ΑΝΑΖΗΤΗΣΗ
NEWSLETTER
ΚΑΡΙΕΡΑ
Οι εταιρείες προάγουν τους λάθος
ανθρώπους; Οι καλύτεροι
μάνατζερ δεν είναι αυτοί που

*WHAT TO PRODUCE:* Restate every line of the data word for word.

*ANSWER AREA:*
ΑΝΑΖΗΤΗΣΗ
NEWSLETTER
ΚΑΡΙΕΡΑ
Οι εταιρείες προάγουν τους λάθος
ανθρώπους; Οι καλύτεροι
μάνατζερ δεν είναι αυτοί που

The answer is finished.